Many decisions are not moral decisions at all in this sense. For example, the decision to light candles on Shabbat is not an ethical consideration, it is a question of ritual, of custom and tradition. The decision to eat chocolate ice cream as opposed to vanilla is not a moral one either, it is one of simple preference. The obligation to preserve human life and to minimize suffering takes precedence over any ritual obligation or simple preference. One may not ignore a danger presented to human life by observation of a ritual or by preference. For example, a Jewish doctor is not only allowed but is obligated to attend emergencies on the Sabbath—when he or she would ordinarily not do any work—in order to save a life and minimize suffering. Any Jew would be obligated even to rescue an animal that has fallen into a well on Sabbath for that matter, in order to minimize its suffering because an animal cannot possibly understand a need to wait until sunset.
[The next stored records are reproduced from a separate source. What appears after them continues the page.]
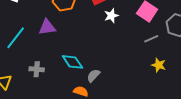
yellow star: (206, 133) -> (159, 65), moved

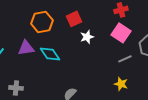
cyan diamond: (72, 62) -> (50, 54), moved
yellow star: (159, 65) -> (121, 84), moved

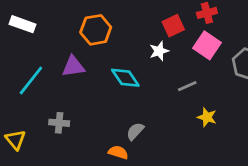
red square: (74, 19) -> (173, 26), moved
cyan diamond: (50, 54) -> (125, 78), moved
gray line: (125, 59) -> (187, 86), moved

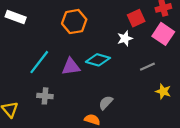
purple triangle: (73, 66) -> (71, 67), moved
cyan diamond: (125, 78) -> (98, 60), turned -40
cyan line: (31, 81) -> (39, 62), moved

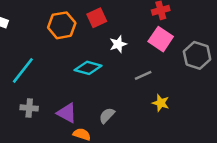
red square: (136, 18) -> (97, 18), moved
purple triangle: (71, 67) -> (67, 113), moved, turned 36
gray semicircle: (106, 103) -> (107, 115), moved

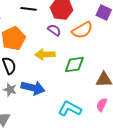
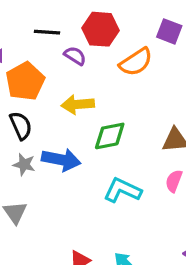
purple semicircle: (54, 30) -> (75, 56), moved
green diamond: (74, 65) -> (110, 136), moved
This way of thinking is foreign to my friend and debate partner. Because he believes with certitude that there is some preservation of the soul, some better life beyond this universe, questions of morality are informed differently. Since we did not explore these differences at great length, I cannot say with any certainty how they are informed. However, the preservation of one’s own life and the lives of others is apparently not primary to his moral calculus, and I am not sure how much weight it gets at all.
Further, he believes that this after-life or ongoing spiritual life has great influence on the physical world, and that humankind collectively is to make progress toward a “better way.” This points to utopian/apocalyptic ideation that assumes that the way in which human beings make moral decisions in this world is defective. This seems to be tied up with the conception that pacifism is morally superior to self-defense.
However, I have not gotten an answer to the question of whether my friend identifies himself as a pacifist or not, or what that word even means to him. After an hour or so of questioning and answering, mostly in order to clarify the assumptions he had about how I view life and death and heaven and hell, we called it quits. It was late. There was no resolution to agreement in this discussion anyway. There could not be as we start from very different concepts of life and its importance.
I think the conversation was fruitful for me, however, because it got me thinking about how this one basic idea—that of life after death—has consequences that extend to those who do agree with it.
As I said at the beginning of this entry, the idea of a life after death that is more valuable (better)than this life is bound up not only with the idea that human beings are defective in some way, but also with the idea that it is not necessary or even wrong to resist evil. That idea has grave consequences for the world here and now. That will be the topic of another blog entry.